Records shown:
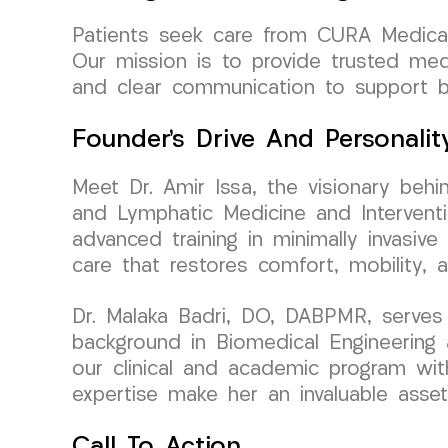
Patients seek care from CURA Medical 
Our mission is to provide trusted med
and clear communication to support b
Founder’s Drive And Personalit
Meet Dr. Amir Issa, the visionary beh
and Lymphatic Medicine and Interventi
advanced training in minimally invasive
care that restores comfort, mobility, 
Dr. Malaka Badri, DO, DABPMR, serves
background in Biomedical Engineering 
our clinical and academic program with
expertise make her an invaluable asset
Call To Action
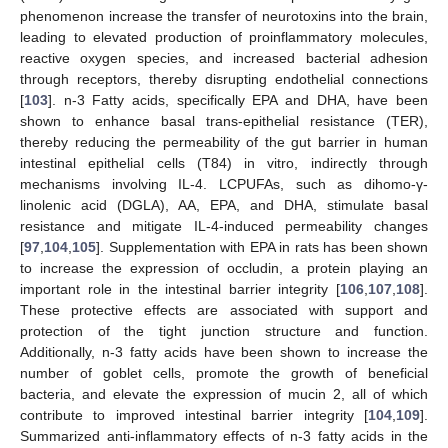
phenomenon increase the transfer of neurotoxins into the brain,
leading to elevated production of proinflammatory molecules,
reactive oxygen species, and increased bacterial adhesion
through receptors, thereby disrupting endothelial connections
[
103
]. n-3 Fatty acids, specifically EPA and DHA, have been
shown to enhance basal trans-epithelial resistance (TER),
thereby reducing the permeability of the gut barrier in human
intestinal epithelial cells (T84) in vitro, indirectly through
mechanisms involving IL-4. LCPUFAs, such as dihomo-γ-
linolenic acid (DGLA), AA, EPA, and DHA, stimulate basal
resistance and mitigate IL-4-induced permeability changes
[
97
,
104
,
105
]. Supplementation with EPA in rats has been shown
to increase the expression of occludin, a protein playing an
important role in the intestinal barrier integrity [
106
,
107
,
108
].
These protective effects are associated with support and
protection of the tight junction structure and function.
Additionally, n-3 fatty acids have been shown to increase the
number of goblet cells, promote the growth of beneficial
bacteria, and elevate the expression of mucin 2, all of which
contribute to improved intestinal barrier integrity [
104
,
109
].
Summarized anti-inflammatory effects of n-3 fatty acids in the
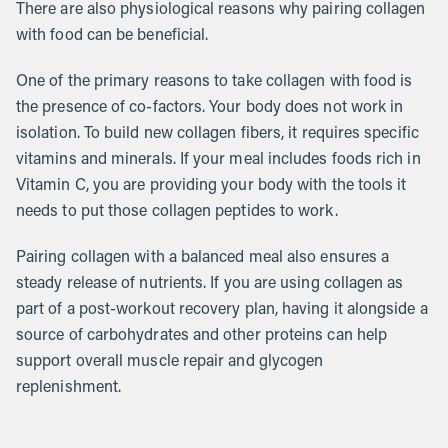
There are also physiological reasons why pairing collagen
with food can be beneficial.
One of the primary reasons to take collagen with food is
the presence of co-factors. Your body does not work in
isolation. To build new collagen fibers, it requires specific
vitamins and minerals. If your meal includes foods rich in
Vitamin C, you are providing your body with the tools it
needs to put those collagen peptides to work.
Pairing collagen with a balanced meal also ensures a
steady release of nutrients. If you are using collagen as
part of a post-workout recovery plan, having it alongside a
source of carbohydrates and other proteins can help
support overall muscle repair and glycogen
replenishment.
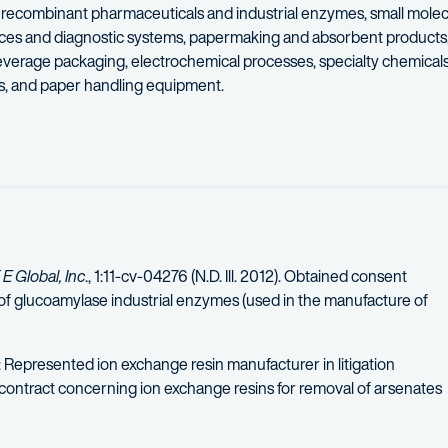
as recombinant pharmaceuticals and industrial enzymes, small mole
vices and diagnostic systems, papermaking and absorbent products,
verage packaging, electrochemical processes, specialty chemicals
ns, and paper handling equipment.
iety of professional associations, including the Association of Un
tindale’s highest rating for legal ability and ethics. He was select
E Global, Inc
., 1:11-cv-04276 (N.D. Ill. 2012). Obtained consent
of glucoamylase industrial enzymes (used in the manufacture of
: Represented ion exchange resin manufacturer in litigation
 contract concerning ion exchange resins for removal of arsenates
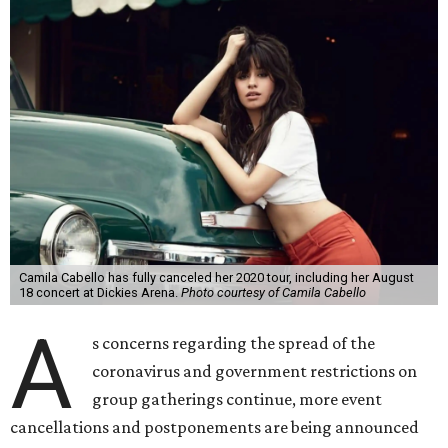
Camila Cabello has fully canceled her 2020 tour, including her August
18 concert at Dickies Arena.
Photo courtesy of Camila Cabello
A
s concerns regarding the spread of the
coronavirus and government restrictions on
group gatherings continue, more event
cancellations and postponements are being announced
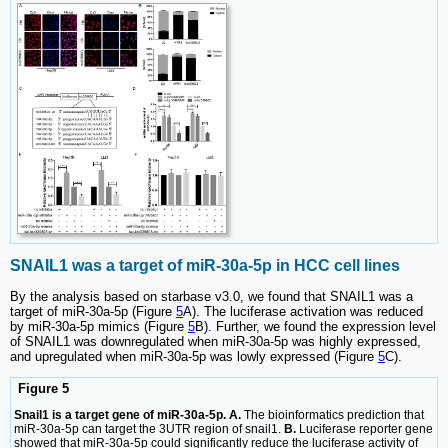
SNAIL1 was a target of miR-30a-5p in HCC cell lines
By the analysis based on starbase v3.0, we found that SNAIL1 was a
target of miR-30a-5p (Figure
5
A). The luciferase activation was reduced
by miR-30a-5p mimics (Figure
5
B). Further, we found the expression level
of SNAIL1 was downregulated when miR-30a-5p was highly expressed,
and upregulated when miR-30a-5p was lowly expressed (Figure
5
C).
Figure 5
Snail1 is a target gene of miR-30a-5p. A.
The bioinformatics prediction that
miR-30a-5p can target the 3UTR region of snail1.
B.
Luciferase reporter gene
showed that miR-30a-5p could significantly reduce the luciferase activity of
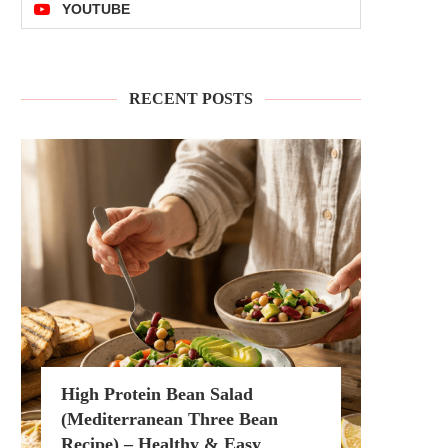
YOUTUBE
RECENT POSTS
High Protein Bean Salad
(Mediterranean Three Bean
Recipe) – Healthy & Easy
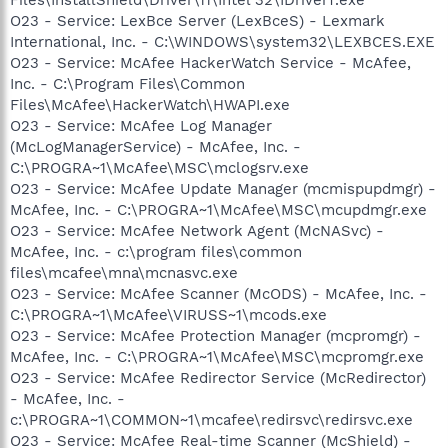
O23 - Service: LexBce Server (LexBceS) - Lexmark
International, Inc. - C:\WINDOWS\system32\LEXBCES.EXE
O23 - Service: McAfee HackerWatch Service - McAfee,
Inc. - C:\Program Files\Common
Files\McAfee\HackerWatch\HWAPI.exe
O23 - Service: McAfee Log Manager
(McLogManagerService) - McAfee, Inc. -
C:\PROGRA~1\McAfee\MSC\mclogsrv.exe
O23 - Service: McAfee Update Manager (mcmispupdmgr) -
McAfee, Inc. - C:\PROGRA~1\McAfee\MSC\mcupdmgr.exe
O23 - Service: McAfee Network Agent (McNASvc) -
McAfee, Inc. - c:\program files\common
files\mcafee\mna\mcnasvc.exe
O23 - Service: McAfee Scanner (McODS) - McAfee, Inc. -
C:\PROGRA~1\McAfee\VIRUSS~1\mcods.exe
O23 - Service: McAfee Protection Manager (mcpromgr) -
McAfee, Inc. - C:\PROGRA~1\McAfee\MSC\mcpromgr.exe
O23 - Service: McAfee Redirector Service (McRedirector)
- McAfee, Inc. -
c:\PROGRA~1\COMMON~1\mcafee\redirsvc\redirsvc.exe
O23 - Service: McAfee Real-time Scanner (McShield) -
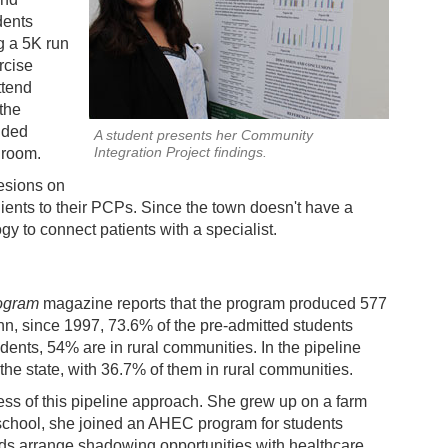
dents
g a 5K run
rcise
ttend
the
ided
A student presents her Community
Integration Project findings.
 room.
lesions on
clients to their PCPs. Since the town doesn't have a
y to connect patients with a specialist.
rogram
magazine reports that the program produced 577
uinn, since 1997, 73.6% of the pre-admitted students
udents, 54% are in rural communities. In the pipeline
 the state, with 36.7% of them in rural communities.
ess of this pipeline approach. She grew up on a farm
h school, she joined an AHEC program for students
ids arrange shadowing opportunities with healthcare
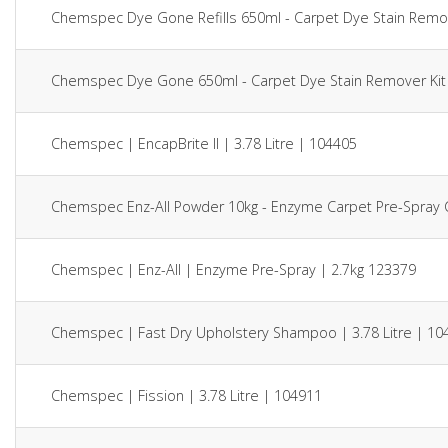
Chemspec Dye Gone Refills 650ml - Carpet Dye Stain Remov
Chemspec Dye Gone 650ml - Carpet Dye Stain Remover Kit
Chemspec | EncapBrite II | 3.78 Litre | 104405
Chemspec Enz-All Powder 10kg - Enzyme Carpet Pre-Spray 
Chemspec | Enz-All | Enzyme Pre-Spray | 2.7kg 123379
Chemspec | Fast Dry Upholstery Shampoo | 3.78 Litre | 10
Chemspec | Fission | 3.78 Litre | 104911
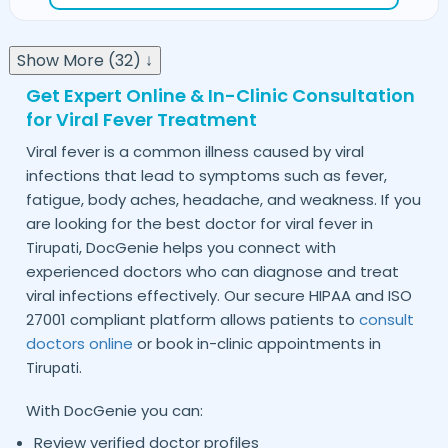
Show More (32) ↓
Get Expert Online & In-Clinic Consultation
for Viral Fever Treatment
Viral fever is a common illness caused by viral
infections that lead to symptoms such as fever,
fatigue, body aches, headache, and weakness. If you
are looking for the best doctor for viral fever in
, DocGenie helps you connect with
Tirupati
experienced doctors who can diagnose and treat
viral infections effectively. Our secure HIPAA and ISO
27001 compliant platform allows patients to
consult
doctors online
or book in-clinic appointments in
.
Tirupati
With DocGenie you can:
Review verified doctor profiles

How to complete this task: Look through the material for "support". Copy each line that has it.

Output of the task:
and clear communication to support b
These protective effects are associated with support and
support overall muscle repair and glycogen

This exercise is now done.